Data for the task START
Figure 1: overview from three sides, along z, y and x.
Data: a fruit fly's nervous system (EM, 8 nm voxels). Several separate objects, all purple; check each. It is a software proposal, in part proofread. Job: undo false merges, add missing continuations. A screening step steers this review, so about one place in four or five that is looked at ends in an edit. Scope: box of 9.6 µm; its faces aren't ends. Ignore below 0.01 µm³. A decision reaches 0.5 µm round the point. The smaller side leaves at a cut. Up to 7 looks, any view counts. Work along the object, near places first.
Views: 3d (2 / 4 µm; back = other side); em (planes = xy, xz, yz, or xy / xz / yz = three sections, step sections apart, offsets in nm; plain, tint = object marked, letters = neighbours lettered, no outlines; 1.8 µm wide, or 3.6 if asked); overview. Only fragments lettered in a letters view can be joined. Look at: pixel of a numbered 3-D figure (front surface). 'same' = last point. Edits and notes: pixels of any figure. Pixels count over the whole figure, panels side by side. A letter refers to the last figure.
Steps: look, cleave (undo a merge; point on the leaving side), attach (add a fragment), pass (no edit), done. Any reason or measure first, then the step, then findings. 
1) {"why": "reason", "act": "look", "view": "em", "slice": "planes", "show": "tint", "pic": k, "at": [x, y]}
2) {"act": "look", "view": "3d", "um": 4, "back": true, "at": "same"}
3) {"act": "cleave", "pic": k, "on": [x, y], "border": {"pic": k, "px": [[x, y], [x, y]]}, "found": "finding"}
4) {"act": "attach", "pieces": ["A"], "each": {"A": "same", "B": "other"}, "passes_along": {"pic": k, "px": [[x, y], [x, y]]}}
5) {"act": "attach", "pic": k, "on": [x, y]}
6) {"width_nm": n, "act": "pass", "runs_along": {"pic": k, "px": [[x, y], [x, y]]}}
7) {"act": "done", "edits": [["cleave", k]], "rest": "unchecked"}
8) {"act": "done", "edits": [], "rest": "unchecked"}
Data for the task END
Data for the task START
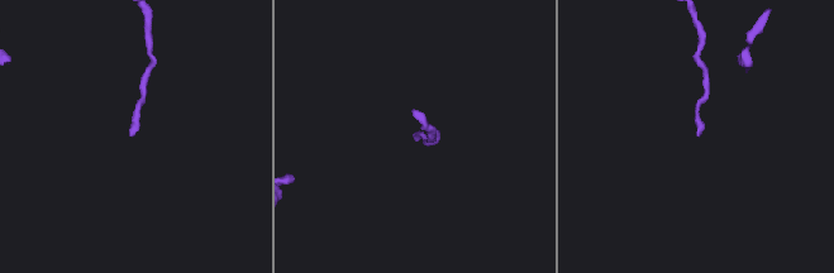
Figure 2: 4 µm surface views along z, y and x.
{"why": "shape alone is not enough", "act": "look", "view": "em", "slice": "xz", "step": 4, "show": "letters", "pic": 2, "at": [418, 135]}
Data for the task END
• [What the task requires]:
Return all lines from the entries that contain the string "unchecked".

• [Problem solution]:
7) {"act": "done", "edits": [["cleave", k]], "rest": "unchecked"}
8) {"act": "done", "edits": [], "rest": "unchecked"}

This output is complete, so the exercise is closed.